I miss them all, and if what you say is true then we'll all continue to miss them.
Since Sunday I've been sitting in the hospital with my 96 year old mother who's growing list of illnesses tell me with certainty that these are her last days. I can't speak for anyone on the BY both present or not, but I have been preparing myself for this day over the last few years. Preparing myself because I cannot fix this. It's still not easy, and I still regret this coming day and her eventual passing. Regret but not grieve over much. Instead I will enjoy and celebrate the things she's given my sisters and I.
I don't want to wax too poetic here, but time does indeed have long strides and we humans step light and quick. It eventually overtakes us all. She had her first child at 19, I came 10 years later. She has had an incredibly full and long life. That's something to celebrate. I've never heard her voice a single regret over the course of her life. She was the loving mom we all should have. I'll miss her terribly, but I cannot selfishly grieve for long. I cannot long grieve something that's inevitable for us all. For me. For you. For us. How bad can it be if we all must do it?

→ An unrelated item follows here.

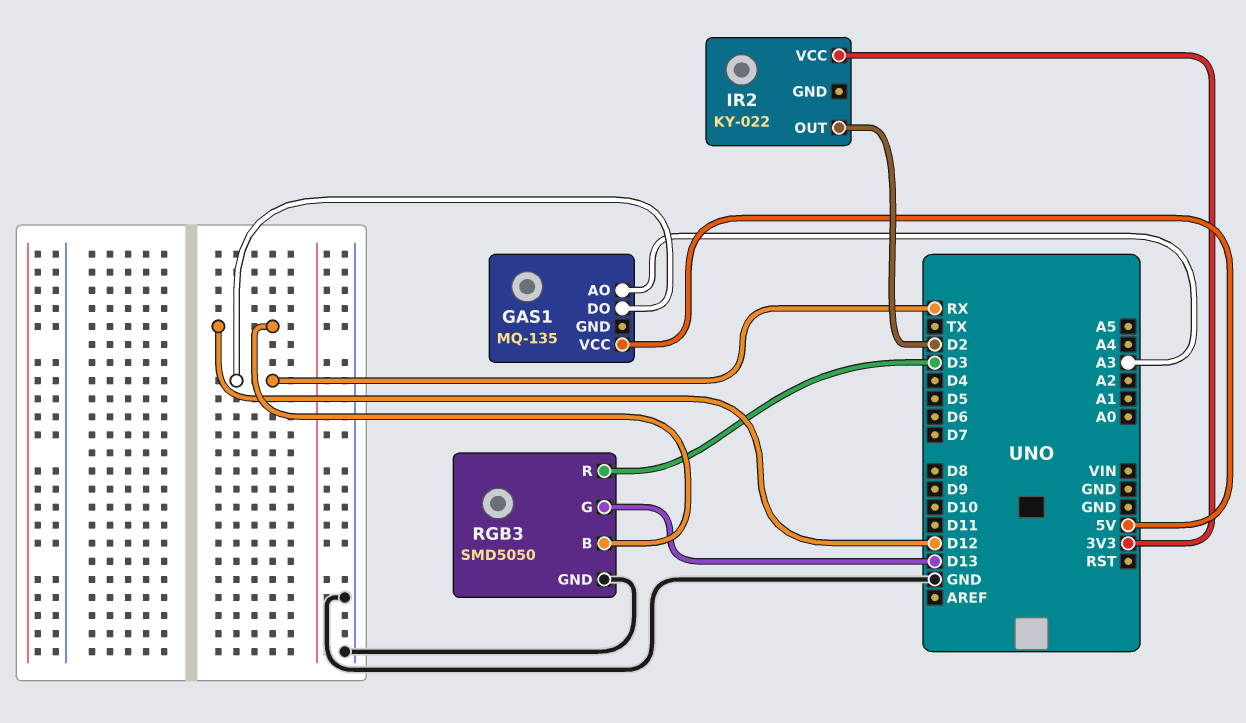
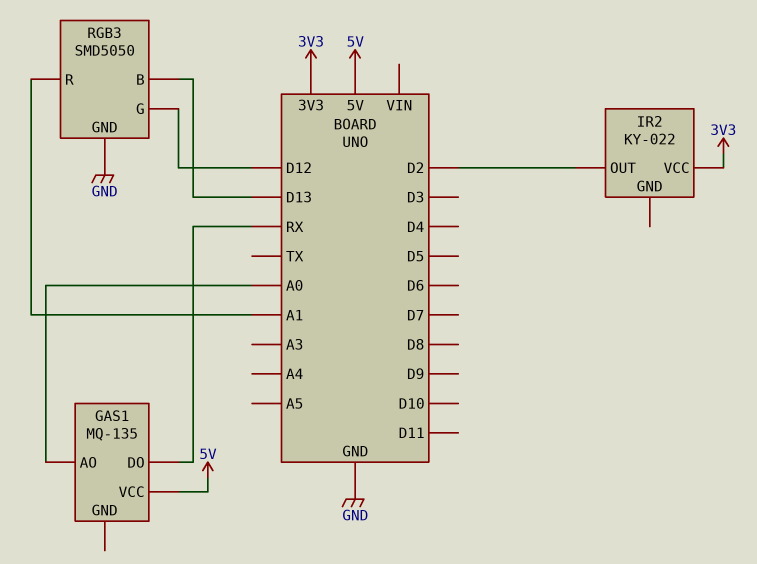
GAS1 pin AO: A3 -> A0
RGB3 pin B: D12 -> D13
RGB3 pin G: D13 -> D12
RGB3 pin R: D3 -> A1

If this is what bags and kib are now facing then my heart goes out to them. I will miss them terribly as well. But it's the fate of all of us quick steppers. I will instead enjoy the things they've given to us. I tell my young grand nieces and nephews that if you take care of your health, eat right, sleep right, and get the right amount of exercise, you will eventually bury everyone you know and love. Enjoy your life and what it has to give. And it's already too late for regrets.